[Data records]
● ● ●

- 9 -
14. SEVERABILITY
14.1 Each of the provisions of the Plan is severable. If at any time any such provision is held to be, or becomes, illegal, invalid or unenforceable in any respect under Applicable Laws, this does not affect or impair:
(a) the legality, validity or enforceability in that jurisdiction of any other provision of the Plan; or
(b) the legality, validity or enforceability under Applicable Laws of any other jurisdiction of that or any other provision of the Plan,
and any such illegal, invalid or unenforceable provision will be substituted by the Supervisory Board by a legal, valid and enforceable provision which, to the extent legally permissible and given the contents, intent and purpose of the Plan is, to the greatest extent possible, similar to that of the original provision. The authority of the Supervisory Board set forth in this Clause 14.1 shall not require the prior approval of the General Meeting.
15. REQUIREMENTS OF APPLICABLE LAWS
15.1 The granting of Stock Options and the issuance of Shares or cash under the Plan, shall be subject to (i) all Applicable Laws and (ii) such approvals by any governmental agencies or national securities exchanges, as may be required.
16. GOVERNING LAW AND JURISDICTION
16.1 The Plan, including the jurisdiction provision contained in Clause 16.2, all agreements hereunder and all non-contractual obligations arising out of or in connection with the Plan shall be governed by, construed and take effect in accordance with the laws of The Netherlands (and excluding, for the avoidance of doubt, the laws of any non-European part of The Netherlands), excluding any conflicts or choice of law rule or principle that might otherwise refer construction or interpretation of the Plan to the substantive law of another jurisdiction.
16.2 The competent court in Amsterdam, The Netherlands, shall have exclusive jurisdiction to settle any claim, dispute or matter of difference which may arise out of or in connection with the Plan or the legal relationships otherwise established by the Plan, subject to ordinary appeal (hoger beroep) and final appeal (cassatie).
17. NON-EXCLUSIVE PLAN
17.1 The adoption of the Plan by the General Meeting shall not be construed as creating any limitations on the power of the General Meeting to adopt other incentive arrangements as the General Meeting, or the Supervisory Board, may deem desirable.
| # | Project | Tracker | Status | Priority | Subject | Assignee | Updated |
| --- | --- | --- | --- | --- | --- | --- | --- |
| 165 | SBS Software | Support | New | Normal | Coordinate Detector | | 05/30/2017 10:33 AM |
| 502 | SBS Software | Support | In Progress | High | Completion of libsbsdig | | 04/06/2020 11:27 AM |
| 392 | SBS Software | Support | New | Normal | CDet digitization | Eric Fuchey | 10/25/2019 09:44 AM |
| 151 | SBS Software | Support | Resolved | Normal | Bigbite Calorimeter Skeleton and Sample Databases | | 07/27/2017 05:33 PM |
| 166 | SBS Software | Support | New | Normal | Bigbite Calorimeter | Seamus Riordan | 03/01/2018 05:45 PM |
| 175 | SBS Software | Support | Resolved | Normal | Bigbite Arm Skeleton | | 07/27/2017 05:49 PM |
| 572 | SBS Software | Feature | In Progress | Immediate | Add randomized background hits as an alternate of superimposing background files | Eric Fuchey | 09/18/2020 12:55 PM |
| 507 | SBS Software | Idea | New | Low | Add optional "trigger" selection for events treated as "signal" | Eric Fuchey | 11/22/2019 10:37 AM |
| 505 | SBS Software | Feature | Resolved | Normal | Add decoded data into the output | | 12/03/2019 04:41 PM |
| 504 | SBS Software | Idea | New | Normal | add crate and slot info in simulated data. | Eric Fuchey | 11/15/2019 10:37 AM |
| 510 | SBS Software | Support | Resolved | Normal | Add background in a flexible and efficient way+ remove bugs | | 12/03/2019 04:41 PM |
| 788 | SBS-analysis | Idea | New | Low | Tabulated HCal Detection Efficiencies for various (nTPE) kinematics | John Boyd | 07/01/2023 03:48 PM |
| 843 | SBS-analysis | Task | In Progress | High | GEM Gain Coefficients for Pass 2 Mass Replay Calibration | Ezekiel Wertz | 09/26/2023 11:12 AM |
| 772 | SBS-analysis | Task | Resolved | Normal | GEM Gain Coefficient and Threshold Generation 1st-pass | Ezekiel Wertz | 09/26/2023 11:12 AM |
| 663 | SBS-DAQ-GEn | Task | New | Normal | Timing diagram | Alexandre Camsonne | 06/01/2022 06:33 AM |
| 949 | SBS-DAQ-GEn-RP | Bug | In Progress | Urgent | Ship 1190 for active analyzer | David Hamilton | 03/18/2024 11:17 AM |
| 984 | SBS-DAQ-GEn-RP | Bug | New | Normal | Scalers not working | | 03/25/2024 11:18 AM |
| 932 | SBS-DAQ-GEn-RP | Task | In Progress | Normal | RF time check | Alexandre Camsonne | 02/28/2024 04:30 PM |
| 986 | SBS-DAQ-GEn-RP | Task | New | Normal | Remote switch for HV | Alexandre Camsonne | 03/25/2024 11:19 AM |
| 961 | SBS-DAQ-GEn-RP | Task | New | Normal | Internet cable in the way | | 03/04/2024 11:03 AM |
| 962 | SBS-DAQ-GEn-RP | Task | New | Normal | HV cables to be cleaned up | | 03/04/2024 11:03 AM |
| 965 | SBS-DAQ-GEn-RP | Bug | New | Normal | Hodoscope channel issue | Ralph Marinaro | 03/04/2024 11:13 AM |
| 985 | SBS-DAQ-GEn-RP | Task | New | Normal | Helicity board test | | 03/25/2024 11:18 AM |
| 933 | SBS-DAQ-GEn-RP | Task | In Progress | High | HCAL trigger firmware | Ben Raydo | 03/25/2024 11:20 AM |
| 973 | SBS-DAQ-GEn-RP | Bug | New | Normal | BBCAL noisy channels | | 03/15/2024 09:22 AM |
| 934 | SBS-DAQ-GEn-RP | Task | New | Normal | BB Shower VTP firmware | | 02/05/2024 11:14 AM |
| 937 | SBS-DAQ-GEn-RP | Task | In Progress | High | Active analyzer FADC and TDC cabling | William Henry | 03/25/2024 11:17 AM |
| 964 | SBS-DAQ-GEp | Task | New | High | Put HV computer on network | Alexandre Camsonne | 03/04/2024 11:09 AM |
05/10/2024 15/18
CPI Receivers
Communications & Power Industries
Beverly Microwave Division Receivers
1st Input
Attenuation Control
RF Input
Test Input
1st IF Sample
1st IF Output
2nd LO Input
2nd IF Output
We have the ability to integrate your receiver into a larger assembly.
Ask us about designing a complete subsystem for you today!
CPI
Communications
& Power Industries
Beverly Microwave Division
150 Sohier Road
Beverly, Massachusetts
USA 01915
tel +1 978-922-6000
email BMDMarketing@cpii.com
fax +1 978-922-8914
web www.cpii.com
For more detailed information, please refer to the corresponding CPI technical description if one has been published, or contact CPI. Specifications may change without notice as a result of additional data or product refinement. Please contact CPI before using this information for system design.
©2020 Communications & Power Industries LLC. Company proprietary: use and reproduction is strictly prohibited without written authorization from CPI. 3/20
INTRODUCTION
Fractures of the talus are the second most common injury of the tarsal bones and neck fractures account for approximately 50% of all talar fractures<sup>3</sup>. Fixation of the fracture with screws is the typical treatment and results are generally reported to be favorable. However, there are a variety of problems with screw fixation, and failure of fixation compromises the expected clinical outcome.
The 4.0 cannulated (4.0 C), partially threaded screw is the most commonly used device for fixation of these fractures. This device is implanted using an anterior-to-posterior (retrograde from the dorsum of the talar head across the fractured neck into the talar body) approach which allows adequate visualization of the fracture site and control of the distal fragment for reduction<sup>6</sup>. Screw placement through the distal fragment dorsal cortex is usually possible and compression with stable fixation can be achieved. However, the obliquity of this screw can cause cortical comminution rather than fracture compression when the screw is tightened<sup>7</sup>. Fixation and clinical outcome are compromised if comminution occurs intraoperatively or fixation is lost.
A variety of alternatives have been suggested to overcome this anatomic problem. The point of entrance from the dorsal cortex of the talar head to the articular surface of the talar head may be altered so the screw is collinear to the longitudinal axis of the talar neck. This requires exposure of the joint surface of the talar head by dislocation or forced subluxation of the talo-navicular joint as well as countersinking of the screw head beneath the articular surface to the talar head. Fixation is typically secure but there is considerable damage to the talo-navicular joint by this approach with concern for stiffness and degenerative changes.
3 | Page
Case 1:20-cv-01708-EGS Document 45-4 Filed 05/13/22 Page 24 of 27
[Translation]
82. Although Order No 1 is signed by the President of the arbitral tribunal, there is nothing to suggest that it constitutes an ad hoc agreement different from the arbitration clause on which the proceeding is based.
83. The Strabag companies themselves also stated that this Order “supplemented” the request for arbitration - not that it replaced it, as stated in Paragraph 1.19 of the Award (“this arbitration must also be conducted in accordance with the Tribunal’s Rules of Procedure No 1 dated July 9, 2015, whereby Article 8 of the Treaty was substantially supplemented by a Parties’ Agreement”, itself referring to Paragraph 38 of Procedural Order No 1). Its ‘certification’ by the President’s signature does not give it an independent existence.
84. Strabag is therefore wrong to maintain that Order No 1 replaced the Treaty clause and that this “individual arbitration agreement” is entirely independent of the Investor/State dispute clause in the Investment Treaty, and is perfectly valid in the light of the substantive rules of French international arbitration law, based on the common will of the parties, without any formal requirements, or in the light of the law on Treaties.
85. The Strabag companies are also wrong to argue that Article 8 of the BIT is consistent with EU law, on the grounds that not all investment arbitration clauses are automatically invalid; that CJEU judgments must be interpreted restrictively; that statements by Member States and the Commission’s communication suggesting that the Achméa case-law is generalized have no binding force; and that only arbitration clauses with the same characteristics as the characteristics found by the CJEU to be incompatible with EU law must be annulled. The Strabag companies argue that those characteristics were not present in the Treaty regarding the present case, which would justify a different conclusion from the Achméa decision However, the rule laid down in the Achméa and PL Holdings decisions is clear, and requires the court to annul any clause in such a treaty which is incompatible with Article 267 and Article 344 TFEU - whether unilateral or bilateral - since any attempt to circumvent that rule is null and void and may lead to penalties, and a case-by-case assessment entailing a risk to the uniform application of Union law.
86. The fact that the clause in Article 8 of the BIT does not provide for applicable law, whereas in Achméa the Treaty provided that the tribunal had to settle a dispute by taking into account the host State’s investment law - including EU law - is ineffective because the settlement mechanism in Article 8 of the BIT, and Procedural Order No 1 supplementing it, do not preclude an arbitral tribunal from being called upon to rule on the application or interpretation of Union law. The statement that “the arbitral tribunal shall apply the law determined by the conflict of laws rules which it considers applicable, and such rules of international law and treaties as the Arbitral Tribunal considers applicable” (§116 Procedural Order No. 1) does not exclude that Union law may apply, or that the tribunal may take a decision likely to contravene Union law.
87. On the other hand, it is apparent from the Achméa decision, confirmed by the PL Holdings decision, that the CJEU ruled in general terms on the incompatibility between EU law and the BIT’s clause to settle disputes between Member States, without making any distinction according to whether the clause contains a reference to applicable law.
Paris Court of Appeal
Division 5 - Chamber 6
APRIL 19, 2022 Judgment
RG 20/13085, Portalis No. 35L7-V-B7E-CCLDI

● ● ●

Bring together every line in the entries that holds the string "Feature".

* **COMPLETED EXERCISE**
| 572 | SBS Software | Feature | In Progress | Immediate | Add randomized background hits as an alternate of superimposing background files | Eric Fuchey | 09/18/2020 12:55 PM |
| 505 | SBS Software | Feature | Resolved | Normal | Add decoded data into the output | | 12/03/2019 04:41 PM |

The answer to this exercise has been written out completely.